Rosewood Hotels and Resorts
Rosewood Hotels and Resorts
Rosewood Hotels and Resorts
Submitted by:
PG ID
61920482 Rishika Khandelwal
61920015 Savyasachi Pandit
61920038 Abhinav Tiwari
61920282 Aakanchha .
61920422 Saikrishna Srinivas Darbha
61920464 Trishta Vardhan
61920842 Kushal Dalal
Rosewood Hotels and Resorts
Purpose/Key Issues
Rosewood hotels were so distinctive from each other that they thrived on their own accord. They
were more widely known as standalone hotels rather as a part of a corporate chain. In 2004,
Rosewood’s new president Robert Boulogne, wanted to create a brand value from their hotels so
that they could cross-sell their properties to recurring and satisfied customers. They wanted to
create an ecosystem when consumers would exclusively seek out Rosewood hotels.
Rosewood’s current value was “muted”. It was not widely advertised in mainstream media and
was known as a corporate name only by the hotel industries professions. Rosewood properties
such as The Mansion in Dallas, and The Carlyle in New York were prime properties; the team had
to ensure that the change in branding strategy did not confuse its current customers or dilute the
distinctiveness of the hotels.
Corporate Brand
Corporate brand helps create a bigger umbrella brand which has better brand recall and
recognition. Only 5% of Rosewood’s customers stay in more than one of its properties whereas
the same is higher for a corporate brand. It is much easier for a customer to associate with multiple
properties in a brand. The consumer experience in different properties is made uniform in order to
create a standard value proposition across all its hotels. This makes it easier for a consumer to have
a fixed preference at different locations that they visit.

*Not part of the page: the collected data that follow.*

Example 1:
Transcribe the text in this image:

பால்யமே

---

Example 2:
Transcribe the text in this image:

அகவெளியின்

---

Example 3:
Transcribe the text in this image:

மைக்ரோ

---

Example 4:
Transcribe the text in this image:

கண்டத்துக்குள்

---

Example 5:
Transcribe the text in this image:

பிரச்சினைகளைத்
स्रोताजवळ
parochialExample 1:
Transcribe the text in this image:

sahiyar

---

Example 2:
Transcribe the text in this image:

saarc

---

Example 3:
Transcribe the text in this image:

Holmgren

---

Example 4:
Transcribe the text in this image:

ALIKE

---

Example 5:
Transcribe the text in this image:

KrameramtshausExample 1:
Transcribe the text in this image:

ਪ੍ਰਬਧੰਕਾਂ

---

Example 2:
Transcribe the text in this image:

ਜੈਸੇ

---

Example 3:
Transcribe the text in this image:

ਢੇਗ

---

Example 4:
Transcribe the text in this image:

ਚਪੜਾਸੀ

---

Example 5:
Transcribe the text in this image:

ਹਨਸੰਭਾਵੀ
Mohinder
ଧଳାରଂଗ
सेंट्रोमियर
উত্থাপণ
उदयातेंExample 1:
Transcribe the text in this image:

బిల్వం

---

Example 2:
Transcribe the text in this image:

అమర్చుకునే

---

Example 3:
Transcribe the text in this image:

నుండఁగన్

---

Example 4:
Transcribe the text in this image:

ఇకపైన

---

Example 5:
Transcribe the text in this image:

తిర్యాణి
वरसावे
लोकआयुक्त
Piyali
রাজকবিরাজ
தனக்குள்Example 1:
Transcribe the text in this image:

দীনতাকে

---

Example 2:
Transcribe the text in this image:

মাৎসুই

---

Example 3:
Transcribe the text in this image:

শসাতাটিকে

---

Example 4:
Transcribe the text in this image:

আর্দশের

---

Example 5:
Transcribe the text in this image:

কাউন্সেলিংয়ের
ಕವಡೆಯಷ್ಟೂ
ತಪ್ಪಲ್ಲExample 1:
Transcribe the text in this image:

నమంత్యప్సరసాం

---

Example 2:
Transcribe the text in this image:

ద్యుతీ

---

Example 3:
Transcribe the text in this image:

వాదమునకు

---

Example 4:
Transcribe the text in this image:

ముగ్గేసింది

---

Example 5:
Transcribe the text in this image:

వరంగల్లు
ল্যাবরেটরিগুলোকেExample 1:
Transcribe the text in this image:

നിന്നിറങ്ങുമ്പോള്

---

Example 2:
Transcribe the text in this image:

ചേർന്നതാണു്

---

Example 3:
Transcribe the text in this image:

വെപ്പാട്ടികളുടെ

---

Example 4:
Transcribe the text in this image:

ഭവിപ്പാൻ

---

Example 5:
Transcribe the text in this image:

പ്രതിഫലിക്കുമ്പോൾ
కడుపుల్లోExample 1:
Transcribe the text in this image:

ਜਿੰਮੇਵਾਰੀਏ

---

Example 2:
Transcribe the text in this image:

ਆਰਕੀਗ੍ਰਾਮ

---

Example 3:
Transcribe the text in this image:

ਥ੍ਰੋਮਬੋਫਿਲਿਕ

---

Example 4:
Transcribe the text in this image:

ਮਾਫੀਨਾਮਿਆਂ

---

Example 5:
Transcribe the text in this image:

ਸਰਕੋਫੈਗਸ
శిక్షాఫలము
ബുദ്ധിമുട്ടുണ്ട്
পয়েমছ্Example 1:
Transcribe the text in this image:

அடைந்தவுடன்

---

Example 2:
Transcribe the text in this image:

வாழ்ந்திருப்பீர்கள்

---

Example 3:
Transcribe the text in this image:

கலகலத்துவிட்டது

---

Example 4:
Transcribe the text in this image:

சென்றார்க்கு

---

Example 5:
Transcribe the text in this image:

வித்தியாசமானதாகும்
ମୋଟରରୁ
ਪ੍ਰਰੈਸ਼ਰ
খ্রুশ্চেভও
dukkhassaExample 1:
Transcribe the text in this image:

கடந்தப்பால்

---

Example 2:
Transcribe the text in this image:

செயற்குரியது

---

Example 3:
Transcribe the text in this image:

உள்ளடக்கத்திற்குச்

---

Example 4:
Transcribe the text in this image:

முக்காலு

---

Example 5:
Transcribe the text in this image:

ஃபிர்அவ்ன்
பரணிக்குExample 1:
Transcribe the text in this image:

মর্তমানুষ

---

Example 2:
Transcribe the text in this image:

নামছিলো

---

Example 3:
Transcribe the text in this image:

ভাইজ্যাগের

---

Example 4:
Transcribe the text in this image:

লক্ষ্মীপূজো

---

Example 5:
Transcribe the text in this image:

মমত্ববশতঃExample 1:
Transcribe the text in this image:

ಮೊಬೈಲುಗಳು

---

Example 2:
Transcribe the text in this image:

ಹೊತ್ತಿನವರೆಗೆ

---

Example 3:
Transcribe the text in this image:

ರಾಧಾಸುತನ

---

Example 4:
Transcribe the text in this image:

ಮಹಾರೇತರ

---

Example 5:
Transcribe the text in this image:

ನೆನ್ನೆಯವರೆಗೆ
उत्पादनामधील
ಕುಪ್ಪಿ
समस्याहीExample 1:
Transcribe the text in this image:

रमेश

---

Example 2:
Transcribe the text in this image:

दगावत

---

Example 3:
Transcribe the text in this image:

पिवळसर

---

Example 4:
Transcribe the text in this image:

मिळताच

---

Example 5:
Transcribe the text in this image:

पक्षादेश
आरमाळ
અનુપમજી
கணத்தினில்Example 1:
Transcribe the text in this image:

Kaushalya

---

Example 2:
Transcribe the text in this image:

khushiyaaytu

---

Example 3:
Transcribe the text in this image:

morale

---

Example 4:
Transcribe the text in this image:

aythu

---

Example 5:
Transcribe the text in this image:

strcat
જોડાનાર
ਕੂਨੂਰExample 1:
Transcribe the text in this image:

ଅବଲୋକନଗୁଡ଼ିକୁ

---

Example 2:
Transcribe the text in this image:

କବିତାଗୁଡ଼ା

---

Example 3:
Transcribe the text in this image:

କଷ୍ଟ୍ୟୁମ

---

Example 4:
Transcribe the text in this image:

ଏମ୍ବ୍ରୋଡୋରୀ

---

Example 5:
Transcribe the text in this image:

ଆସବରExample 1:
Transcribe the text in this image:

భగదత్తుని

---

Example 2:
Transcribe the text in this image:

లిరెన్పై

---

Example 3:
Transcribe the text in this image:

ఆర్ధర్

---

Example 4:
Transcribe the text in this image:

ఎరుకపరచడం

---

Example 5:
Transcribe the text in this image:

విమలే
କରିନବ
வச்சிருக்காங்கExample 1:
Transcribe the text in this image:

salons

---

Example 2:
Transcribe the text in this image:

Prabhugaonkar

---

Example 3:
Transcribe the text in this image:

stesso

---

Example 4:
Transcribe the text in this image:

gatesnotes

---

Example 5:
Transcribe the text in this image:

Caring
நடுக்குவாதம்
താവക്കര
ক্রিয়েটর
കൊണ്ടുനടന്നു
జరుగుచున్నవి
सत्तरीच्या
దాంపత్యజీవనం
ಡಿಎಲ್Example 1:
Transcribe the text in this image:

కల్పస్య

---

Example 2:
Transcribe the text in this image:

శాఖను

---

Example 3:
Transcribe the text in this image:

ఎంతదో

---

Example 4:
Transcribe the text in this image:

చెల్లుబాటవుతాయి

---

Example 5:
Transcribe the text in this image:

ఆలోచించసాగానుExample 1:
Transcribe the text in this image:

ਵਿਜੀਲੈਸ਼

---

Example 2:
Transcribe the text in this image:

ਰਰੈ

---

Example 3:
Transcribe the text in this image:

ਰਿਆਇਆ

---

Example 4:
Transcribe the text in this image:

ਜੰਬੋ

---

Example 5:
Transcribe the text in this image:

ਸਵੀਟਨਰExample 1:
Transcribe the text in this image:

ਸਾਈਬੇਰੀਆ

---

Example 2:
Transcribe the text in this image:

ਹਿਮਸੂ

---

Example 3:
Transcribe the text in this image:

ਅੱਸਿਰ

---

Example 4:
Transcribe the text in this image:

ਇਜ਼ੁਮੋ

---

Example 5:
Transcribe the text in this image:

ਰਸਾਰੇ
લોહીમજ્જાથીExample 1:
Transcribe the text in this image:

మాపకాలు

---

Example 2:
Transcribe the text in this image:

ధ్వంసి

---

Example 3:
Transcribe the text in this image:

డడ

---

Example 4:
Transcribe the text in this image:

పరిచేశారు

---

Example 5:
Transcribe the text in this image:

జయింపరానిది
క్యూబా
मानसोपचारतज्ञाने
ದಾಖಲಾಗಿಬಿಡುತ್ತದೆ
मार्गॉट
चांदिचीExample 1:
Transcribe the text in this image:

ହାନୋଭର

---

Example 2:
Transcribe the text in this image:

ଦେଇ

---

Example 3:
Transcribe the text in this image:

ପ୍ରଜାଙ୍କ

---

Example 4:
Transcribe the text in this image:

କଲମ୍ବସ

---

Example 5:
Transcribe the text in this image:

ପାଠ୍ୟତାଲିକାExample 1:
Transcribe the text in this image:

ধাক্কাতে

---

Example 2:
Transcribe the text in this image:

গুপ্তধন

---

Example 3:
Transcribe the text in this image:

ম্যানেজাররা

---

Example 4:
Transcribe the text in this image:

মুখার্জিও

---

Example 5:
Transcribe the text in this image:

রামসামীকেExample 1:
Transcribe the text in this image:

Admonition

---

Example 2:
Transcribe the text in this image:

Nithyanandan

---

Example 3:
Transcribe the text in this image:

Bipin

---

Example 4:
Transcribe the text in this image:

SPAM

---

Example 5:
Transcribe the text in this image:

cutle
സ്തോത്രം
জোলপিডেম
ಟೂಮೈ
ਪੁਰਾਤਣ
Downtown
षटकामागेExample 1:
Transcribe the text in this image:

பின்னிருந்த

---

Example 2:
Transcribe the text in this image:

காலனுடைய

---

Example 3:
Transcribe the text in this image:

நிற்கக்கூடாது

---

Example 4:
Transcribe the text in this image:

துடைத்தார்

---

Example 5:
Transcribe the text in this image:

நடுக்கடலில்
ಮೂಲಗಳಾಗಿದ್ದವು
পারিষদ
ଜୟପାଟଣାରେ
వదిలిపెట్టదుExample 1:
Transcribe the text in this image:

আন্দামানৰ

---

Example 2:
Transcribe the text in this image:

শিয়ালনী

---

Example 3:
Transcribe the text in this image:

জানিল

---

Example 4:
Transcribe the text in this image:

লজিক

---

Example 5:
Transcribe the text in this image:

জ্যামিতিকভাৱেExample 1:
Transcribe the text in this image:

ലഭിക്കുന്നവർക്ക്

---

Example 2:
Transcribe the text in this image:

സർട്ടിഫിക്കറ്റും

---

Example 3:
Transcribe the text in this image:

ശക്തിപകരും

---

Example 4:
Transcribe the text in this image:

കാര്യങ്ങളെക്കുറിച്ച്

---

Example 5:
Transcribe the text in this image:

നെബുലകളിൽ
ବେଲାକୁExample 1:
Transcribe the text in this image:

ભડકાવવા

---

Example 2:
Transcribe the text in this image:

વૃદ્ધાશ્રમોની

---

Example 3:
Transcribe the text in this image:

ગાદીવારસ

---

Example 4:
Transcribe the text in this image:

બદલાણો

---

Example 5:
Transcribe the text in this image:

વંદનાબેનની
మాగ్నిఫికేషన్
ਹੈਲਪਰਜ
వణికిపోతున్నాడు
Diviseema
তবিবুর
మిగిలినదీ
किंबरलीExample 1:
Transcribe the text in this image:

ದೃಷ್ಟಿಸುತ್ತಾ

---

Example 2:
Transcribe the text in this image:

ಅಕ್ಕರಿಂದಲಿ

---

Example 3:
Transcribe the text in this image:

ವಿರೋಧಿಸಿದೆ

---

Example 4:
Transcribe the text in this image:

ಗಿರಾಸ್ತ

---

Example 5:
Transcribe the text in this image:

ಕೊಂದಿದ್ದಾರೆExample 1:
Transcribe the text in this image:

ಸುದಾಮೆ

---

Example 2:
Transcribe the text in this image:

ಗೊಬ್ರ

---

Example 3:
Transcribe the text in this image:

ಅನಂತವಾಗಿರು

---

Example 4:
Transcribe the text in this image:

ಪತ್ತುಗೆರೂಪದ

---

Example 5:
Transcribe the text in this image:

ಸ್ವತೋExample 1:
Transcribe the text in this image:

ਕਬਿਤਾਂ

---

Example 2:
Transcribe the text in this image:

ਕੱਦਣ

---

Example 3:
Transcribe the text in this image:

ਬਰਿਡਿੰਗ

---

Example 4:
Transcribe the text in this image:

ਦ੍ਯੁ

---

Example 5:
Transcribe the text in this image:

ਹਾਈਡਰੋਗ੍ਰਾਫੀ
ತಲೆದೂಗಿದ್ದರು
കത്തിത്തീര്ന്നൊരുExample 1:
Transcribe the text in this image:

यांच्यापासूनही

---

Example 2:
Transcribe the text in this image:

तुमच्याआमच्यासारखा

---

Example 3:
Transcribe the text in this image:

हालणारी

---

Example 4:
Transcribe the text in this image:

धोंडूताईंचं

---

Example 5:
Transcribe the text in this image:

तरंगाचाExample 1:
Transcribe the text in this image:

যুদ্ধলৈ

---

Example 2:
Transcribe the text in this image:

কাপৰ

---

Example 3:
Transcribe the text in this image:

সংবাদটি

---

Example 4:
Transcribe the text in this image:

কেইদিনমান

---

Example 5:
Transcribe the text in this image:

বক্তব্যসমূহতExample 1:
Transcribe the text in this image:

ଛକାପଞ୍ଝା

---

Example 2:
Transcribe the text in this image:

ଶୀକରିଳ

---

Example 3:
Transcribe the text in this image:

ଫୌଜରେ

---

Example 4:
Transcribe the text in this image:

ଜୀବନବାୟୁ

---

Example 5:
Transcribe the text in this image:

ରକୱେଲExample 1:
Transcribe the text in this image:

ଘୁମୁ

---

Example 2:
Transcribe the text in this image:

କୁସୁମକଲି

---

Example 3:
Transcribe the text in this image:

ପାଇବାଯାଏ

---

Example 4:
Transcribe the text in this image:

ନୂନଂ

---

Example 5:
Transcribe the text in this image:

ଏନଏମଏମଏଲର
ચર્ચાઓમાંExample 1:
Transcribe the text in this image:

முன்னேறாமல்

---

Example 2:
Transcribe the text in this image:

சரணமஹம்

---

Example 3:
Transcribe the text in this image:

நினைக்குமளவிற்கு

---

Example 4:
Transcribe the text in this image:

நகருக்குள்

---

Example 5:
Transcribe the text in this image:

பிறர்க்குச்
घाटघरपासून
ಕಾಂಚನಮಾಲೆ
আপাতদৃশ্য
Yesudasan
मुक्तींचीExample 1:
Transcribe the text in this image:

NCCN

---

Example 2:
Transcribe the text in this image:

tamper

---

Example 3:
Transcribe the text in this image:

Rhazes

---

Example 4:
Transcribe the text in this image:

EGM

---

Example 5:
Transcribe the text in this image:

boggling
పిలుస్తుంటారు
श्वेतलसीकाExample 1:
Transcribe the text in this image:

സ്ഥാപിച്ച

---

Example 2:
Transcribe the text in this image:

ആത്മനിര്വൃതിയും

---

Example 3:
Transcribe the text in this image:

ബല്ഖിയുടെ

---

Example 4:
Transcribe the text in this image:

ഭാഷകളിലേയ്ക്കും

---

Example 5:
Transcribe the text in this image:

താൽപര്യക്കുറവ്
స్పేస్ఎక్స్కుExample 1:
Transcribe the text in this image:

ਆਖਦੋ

On the other hand, due to a corporate brand, Rosewood risks losing the value that it has been
building for the past few years. For hotels like ‘The Carlyle’ including a corporate brand might
lead to brand dilution. It loses the unique experience of creating a world around the local
environment and surroundings, that it provides its customers and hence might lose the patrons who
value this experience. It is very difficult for a brand with such a diverse portfolio of hotels to
integrate its services and make it uniform across the board. In addition, since Rosewood owns a
smaller set of hotels it would be difficult to introduce a frequent stay customer program as it does
not have a wide variety of locations where its customers can stay.
Quantitative Analysis
CLV without corporate branding - $378
CLV with corporate branding - $461
Switching to corporate branding increases the CLV from $378 to $461. Hence, Rosewood
should move towards corporate branding.